I am not an innovator. At least, I don't think so. I know a few folks who always seem to have new bad ass hoop ideas for moves, transitions and tricks and I just - well, don't. Part of this comes from the fact that hooping is more about an emotional connection for me these days - something more akin to the beautiful Shakti Sunfire piece that was posted a bit ago. So I always set an intention before practice - 'what do I want to say in this time?" But hooping doesn't happen only in the mind. I just don't think I was doing enough to bust out of the rut. I need more in my repertoire to 'say' what I need to say. I couldn't just keep hooping like I always did and hope for a magical change - something new needed to happen.

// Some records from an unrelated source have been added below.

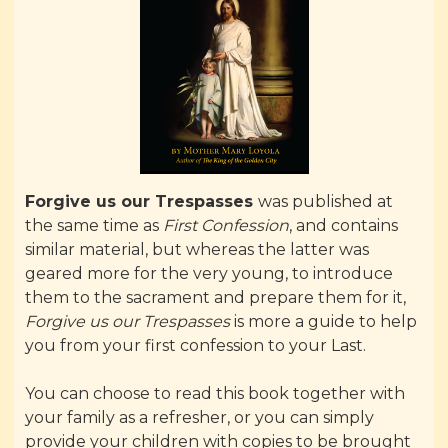
Forgive us our Trespasses
was published at
the same time as
First Confession
, and contains
similar material, but whereas the latter was
geared more for the very young, to introduce
them to the sacrament and prepare them for it,
Forgive us our Trespasses
is more a guide to help
you from your first confession to your Last.
You can choose to read this book together with
your family as a refresher, or you can simply
provide your children with copies to be brought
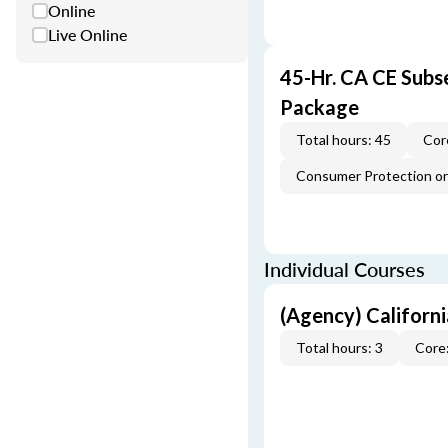
Online
Live Online
45-Hr. CA CE Subs
Package
Total hours: 45
Cor
Consumer Protection or 
Individual Courses
(Agency) Californ
Total hours: 3
Core:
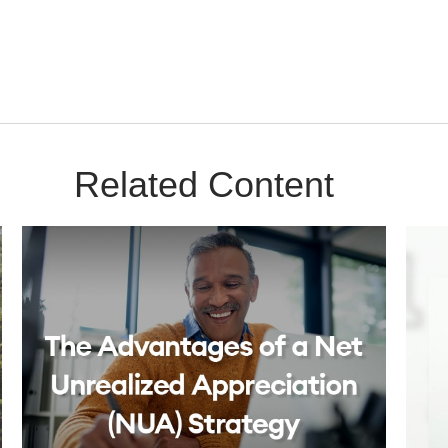
Related Content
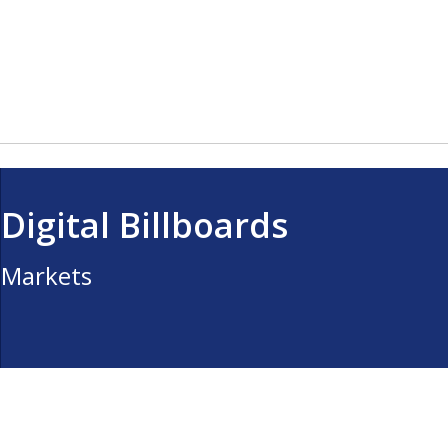
Digital Billboards
Markets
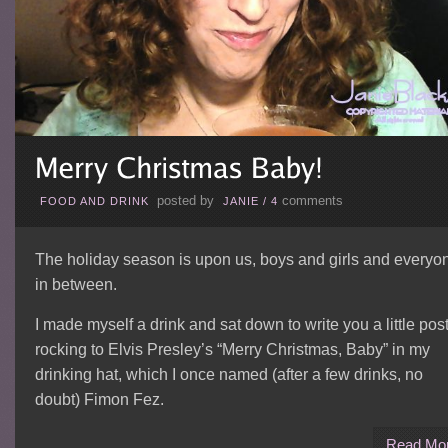
posted by
comments
FOOD AND DRINK
JANIE
/
4
The holiday season is upon us, boys and girls and everyo
in between.
I made myself a drink and sat down to write you a little post
rocking to Elvis Presley’s “Merry Christmas, Baby” in my
drinking hat, which I once named (after a few drinks, no
doubt) Fimon Fez.
Read Mo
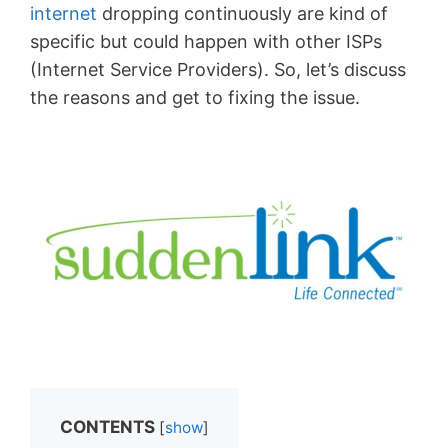
internet
dropping continuously are kind of
specific but could happen with other ISPs
(Internet Service Providers). So, let’s discuss
the reasons and get to fixing the issue.
CONTENTS
[
show
]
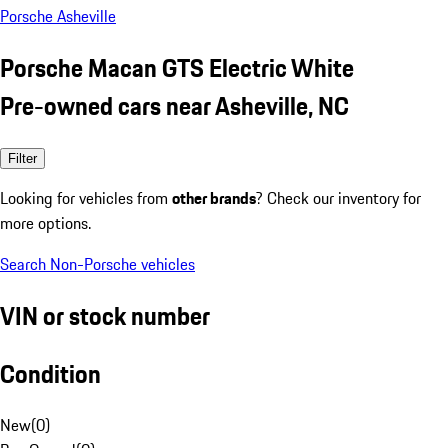
Porsche Asheville
Porsche Macan GTS Electric White
Pre-owned cars near Asheville, NC
Filter
Looking for vehicles from
other brands
? Check our inventory for
more options.
Search Non-Porsche vehicles
VIN or stock number
Condition
New
(
0
)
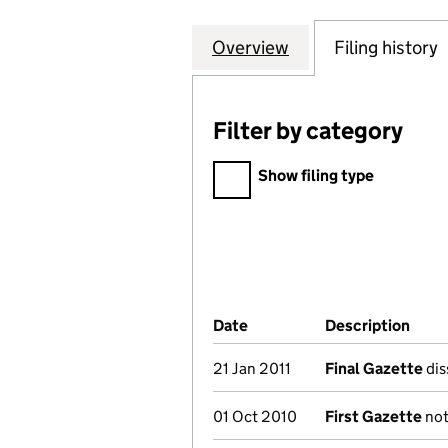
Overview
Company
for NEWRY AND M
Filing history
Filter by category
Filter by category
Show filing type
Company Results (links ope
Date
(document was filed at Co
Description
(of 
21 Jan 2011
Final Gazette
dis
01 Oct 2010
First Gazette
not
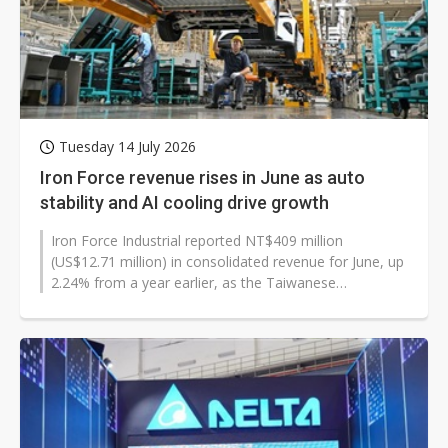
Tuesday 14 July 2026
Iron Force revenue rises in June as auto
stability and AI cooling drive growth
Iron Force Industrial reported NT$409 million
(US$12.71 million) in consolidated revenue for June, up
2.24% from a year earlier, as the Taiwanese
manufacturer said its automotive business...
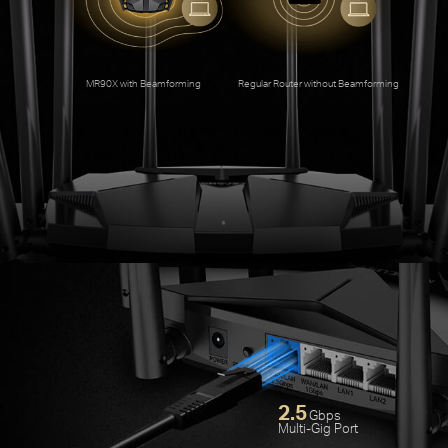
An
MR90X with Beamforming
Regular Router without Beamforming
2.5
Gbps
Multi-Gig Port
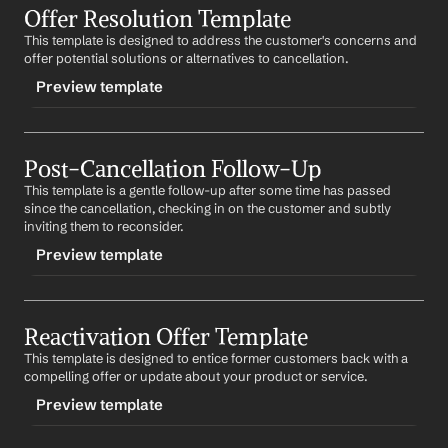
to serve you again in the future.
Offer Resolution Template
-initialcancelresponse
This template is designed to address the customer's concerns and 
CONTENT
Best regards,
offer potential solutions or alternatives to cancellation.
%my.fullName%
Subject: Your Cancellation Request
Your Contact Information
Preview template
Dear 
First Name
,
TRIGGER
We're sorry to hear that you're considering cancelling 
your 
Product/Service
. We value your business and 
Post-Cancellation Follow-Up
-offerresolution
would like to understand your reasons for leaving. 
This template is a gentle follow-up after some time has passed 
CONTENT
Could we perhaps discuss this further?
since the cancellation, checking in on the customer and subtly 
Subject: Addressing Your Concerns
inviting them to reconsider.
Best regards,
%my.fullName%
Preview template
Dear 
First Name
,
Your Contact Information
We understand that you've been facing issues with 
TRIGGER
Product/Service
. We'd like to offer some potential 
solutions that could improve your experience. Could 
Reactivation Offer Template
-postcancelfollowup
we arrange a call to discuss these?
This template is designed to entice former customers back with a 
CONTENT
compelling offer or update about your product or service.
Best regards,
Subject: Checking In
%my.fullName%
Preview template
Your Contact Information
Dear 
First Name
,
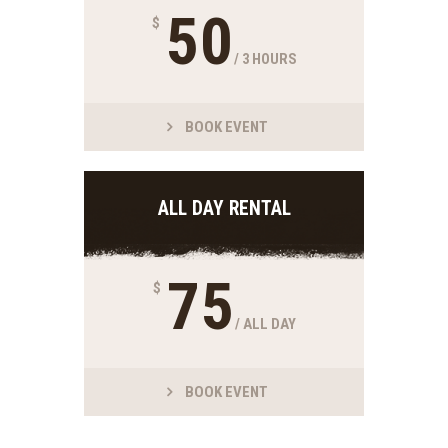
50
$
/ 3 HOURS
BOOK EVENT
ALL DAY RENTAL
75
$
/ ALL DAY
BOOK EVENT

|Yawn. Hoop practice is so boring when |
you don't try anything new.
So, yesterday I took all my energy and did a few things a bit differently when I started my practice. For starters I moved into a new patch of my yard. It's obvious that my landlord is desperately trying to understand why grass won't grow in just one circle out there, so I thought I would throw 'em a bone and mooove over to let the grass have a fighting chance. Being in the same damn place all the time certainly adds to the hoop rut and simply being in a new place added a real freshness to the session.
Next, I decided to start practice without any music at all. Just explore a few moves I have been trying to learn, but have neglected to polish in my efforts to create flowing hoop videos every single time. I was inspired by yesterday's hoop quotes to let my hoop fall again for a change! By not I was limiting myself to my comfort zone. Comfort zone = hoop rut. So I had to run around the yard more to recapture escaped hoops? Big deal. Not knowing the endpoint of a trick meant I could make it up on the fly.
Working in silence, in a new space, with movement instead of moves made for a much more satisfying and fun practice. I let myself stop and think even though the camera was recording. I kept jumping and turning during standby moves just to see what would happen. It was like a light bulb went off. 'Ohhh this is how innovation happens - trial and error. It's not that people are all more brilliant than I am and come up with perfect moves off the top of their heads!"
From now on I am going to remember my thoughts about Hoop Path when I practice: I have more than I think to give. Change up a few things. Go somewhere else. Don't worry about the endpoint. Don't worry about how it looks. Just move. Flow. Smile.
Isn't that what makes this so much fun?